미디어 문자 판독 시스템(10)은 보안 인증 방법 및 입력 보상 방법을 이용하여 수집한 정답 후보 데이터를 조합하여 추천 정답을 산출할 수도 있고, 보안 인증 방법 및 입력 보상 방법 중 어느 하나를 이용하여 정답 후보 데이터를 수집하고 추천 정답을 산출할 수도 있다.The media character reading system 10 may combine the correct answer candidate data collected by using the security authentication method and the input compensation method to calculate a recommended correct answer, and the correct answer candidate data by using any one of the security authentication method and the input compensation method You can also collect and calculate the correct answer.

도 4를 참조하면, 미디어 문자 판독 시스템(10)은 관리부(100), 문제 생성부(200), 데이터 수집부(300) 및 추천부(400)를 포함한다.Referring to FIG. 4, the media character reading system 10 includes a management unit 100, a problem generation unit 200, a data collection unit 300, and a recommendation unit 400.

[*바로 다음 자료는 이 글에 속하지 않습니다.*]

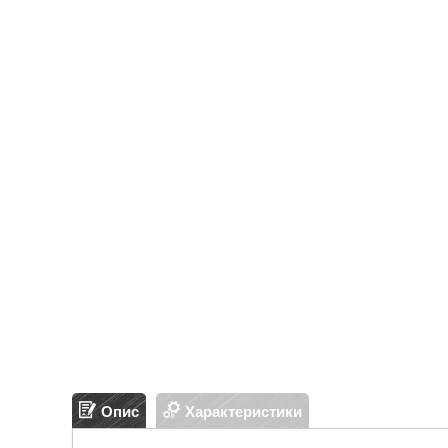
Опис
Характеристики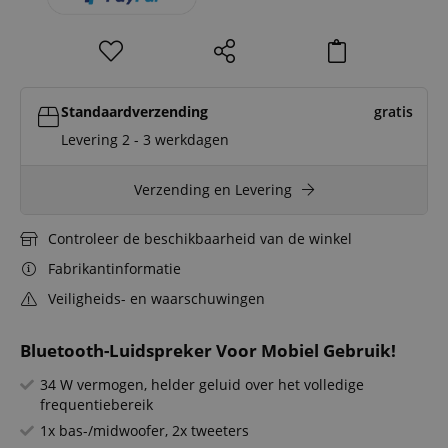
Standaardverzending
gratis
Levering 2 - 3 werkdagen
Verzending en Levering
Controleer de beschikbaarheid van de winkel
Fabrikantinformatie
Veiligheids- en waarschuwingen
Bluetooth-Luidspreker Voor Mobiel Gebruik!
34 W vermogen, helder geluid over het volledige
frequentiebereik
1x bas-/midwoofer, 2x tweeters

관리부(100)는 추출된 문자 이미지 중 판독이 필요한 문자 이미지(110)를 저장하고 관리한다. 예를 들면 미디어 파일에 해당하는 문자 이미지(110)는 컴퓨터가 판독했지만 판독이 어려워 정확도가 낮거나 인식하지 못한 문자 이미지(110)를 포함할 수 있다. 관리부(100)는 판독이 필요한 문자 이미지, 이미 정답 후보가 추천되어 판독이 완료된 문자 이미지, 오류가 발생한 문자 이미지를 구분하여 관리한다. 문자 이미지(110)는 관리자가 입력한 정답 후보 또는 사용자 단말기(20)에서 입력된 정답 후보가 저장된 정답 후보 그룹(120)을 포함한다. 관리부(100)는 문자 이미지(110)에서 추출 또는 판독한 문자를 정답 후보 그룹(120)에 저장하고 관리한다. 관리부(100)는 문자 이미지(110)를 외부(예를 들면 연결된 OCR 시스템)에서 자동으로 수신할 수도 있고, 관리자가 직접 판독이 필요한 문자 이미지를 추가할 수도 있다.The management unit 100 stores and manages the text image 110 that needs to be read out of the extracted text images. For example, the text image 110 corresponding to the media file may include a text image 110 that is read by a computer, but is difficult to read, and thus is not accurate or recognized. The management unit 100 separates and manages a text image that needs to be read, a text image that has been read because a candidate for a correct answer is already recommended, and a text image in which an error has occurred. The text image 110 includes a correct answer candidate group 120 in which a correct answer candidate input by the administrator or a correct answer candidate input from the user terminal 20 is stored. The management unit 100 stores and manages characters extracted or read from the text image 110 in the correct answer candidate group 120. The management unit 100 may automatically receive the text image 110 from the outside (for example, a connected OCR system), or the administrator may add a text image requiring direct reading.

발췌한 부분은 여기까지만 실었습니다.